#### Request:
The number of lines in the entries below holding the word "Radovi" is all that is needed here.

Dataset entries START

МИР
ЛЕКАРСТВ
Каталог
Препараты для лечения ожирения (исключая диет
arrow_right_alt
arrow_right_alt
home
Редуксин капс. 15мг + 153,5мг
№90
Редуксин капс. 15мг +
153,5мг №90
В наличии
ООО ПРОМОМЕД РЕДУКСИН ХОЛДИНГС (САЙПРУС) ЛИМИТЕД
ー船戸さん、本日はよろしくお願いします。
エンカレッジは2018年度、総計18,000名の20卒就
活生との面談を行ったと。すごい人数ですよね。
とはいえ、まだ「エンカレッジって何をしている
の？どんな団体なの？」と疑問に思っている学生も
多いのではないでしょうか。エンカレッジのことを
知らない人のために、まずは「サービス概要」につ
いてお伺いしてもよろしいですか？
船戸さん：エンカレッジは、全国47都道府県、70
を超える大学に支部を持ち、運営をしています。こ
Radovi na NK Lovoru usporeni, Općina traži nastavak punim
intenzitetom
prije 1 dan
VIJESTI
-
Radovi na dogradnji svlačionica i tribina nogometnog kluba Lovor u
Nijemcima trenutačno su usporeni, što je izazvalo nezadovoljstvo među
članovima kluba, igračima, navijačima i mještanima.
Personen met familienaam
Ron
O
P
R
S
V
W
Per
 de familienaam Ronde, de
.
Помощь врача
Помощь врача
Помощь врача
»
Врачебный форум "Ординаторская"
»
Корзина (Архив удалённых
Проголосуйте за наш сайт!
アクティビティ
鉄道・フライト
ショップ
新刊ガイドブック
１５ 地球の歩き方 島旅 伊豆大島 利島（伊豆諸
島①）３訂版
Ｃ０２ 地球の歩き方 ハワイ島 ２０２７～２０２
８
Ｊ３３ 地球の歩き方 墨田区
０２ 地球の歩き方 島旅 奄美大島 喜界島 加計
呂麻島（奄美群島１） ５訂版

Dataset entries END
Dataset entries START

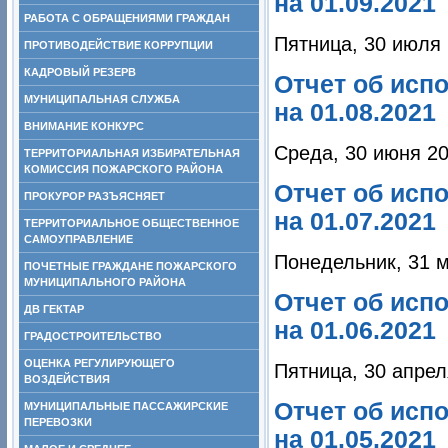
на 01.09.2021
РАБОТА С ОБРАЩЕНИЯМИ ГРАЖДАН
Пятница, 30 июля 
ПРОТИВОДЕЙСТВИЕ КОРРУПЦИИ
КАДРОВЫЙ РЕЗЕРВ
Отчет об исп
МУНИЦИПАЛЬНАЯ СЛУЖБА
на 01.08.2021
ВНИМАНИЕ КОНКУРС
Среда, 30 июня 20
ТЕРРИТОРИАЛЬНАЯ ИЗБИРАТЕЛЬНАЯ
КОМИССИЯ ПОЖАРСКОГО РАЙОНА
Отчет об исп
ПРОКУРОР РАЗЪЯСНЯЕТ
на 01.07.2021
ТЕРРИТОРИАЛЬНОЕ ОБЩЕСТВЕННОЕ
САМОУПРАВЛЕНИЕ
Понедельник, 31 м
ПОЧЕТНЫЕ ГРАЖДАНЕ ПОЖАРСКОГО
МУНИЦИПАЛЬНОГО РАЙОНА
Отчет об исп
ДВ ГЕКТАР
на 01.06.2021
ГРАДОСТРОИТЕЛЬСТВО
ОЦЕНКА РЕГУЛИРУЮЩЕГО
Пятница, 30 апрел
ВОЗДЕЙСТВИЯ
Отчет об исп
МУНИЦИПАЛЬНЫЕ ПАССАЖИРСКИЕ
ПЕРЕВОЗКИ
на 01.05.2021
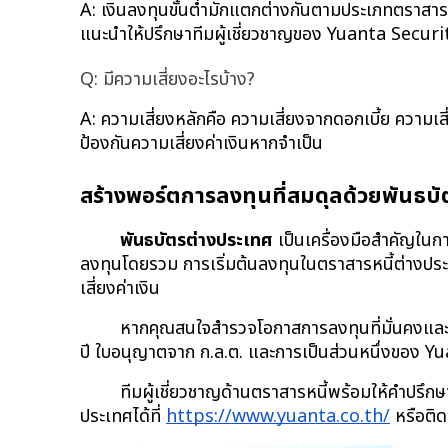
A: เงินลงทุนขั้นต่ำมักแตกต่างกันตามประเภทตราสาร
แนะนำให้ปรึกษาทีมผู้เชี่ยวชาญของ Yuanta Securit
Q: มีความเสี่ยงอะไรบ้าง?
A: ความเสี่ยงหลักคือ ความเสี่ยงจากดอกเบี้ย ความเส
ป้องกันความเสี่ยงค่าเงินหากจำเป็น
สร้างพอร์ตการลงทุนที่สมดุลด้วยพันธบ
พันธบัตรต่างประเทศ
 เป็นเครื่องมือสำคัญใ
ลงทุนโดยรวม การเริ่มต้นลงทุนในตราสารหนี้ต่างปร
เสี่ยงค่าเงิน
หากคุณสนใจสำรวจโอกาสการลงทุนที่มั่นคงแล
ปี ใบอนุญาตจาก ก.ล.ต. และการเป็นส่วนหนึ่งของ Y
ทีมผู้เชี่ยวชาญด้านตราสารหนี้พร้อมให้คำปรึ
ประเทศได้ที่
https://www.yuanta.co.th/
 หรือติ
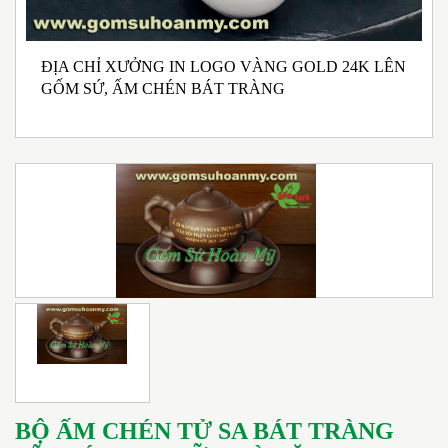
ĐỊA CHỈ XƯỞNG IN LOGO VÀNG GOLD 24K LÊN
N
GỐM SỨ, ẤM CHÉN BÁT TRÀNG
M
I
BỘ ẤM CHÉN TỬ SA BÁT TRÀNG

Dataset entries END
Dataset entries START

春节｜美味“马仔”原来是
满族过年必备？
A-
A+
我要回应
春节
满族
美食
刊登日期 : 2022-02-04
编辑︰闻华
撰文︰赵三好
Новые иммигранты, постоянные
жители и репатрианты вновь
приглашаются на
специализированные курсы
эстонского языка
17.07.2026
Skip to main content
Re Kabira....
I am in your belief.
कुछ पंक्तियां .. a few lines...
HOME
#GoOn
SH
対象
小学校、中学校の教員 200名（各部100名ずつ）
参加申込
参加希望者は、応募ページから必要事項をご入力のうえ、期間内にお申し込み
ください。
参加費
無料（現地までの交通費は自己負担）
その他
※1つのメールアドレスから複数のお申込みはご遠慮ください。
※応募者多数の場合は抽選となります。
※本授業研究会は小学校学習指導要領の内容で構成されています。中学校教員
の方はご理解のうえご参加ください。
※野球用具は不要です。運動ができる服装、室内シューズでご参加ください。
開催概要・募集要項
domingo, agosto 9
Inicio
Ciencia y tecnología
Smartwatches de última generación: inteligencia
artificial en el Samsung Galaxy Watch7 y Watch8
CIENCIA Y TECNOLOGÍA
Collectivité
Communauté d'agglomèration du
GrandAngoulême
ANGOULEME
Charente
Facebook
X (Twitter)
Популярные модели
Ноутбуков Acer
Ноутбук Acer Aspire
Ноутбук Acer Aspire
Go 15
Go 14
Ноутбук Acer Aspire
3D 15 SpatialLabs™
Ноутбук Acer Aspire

Dataset entries END

#### Solved exercise:
2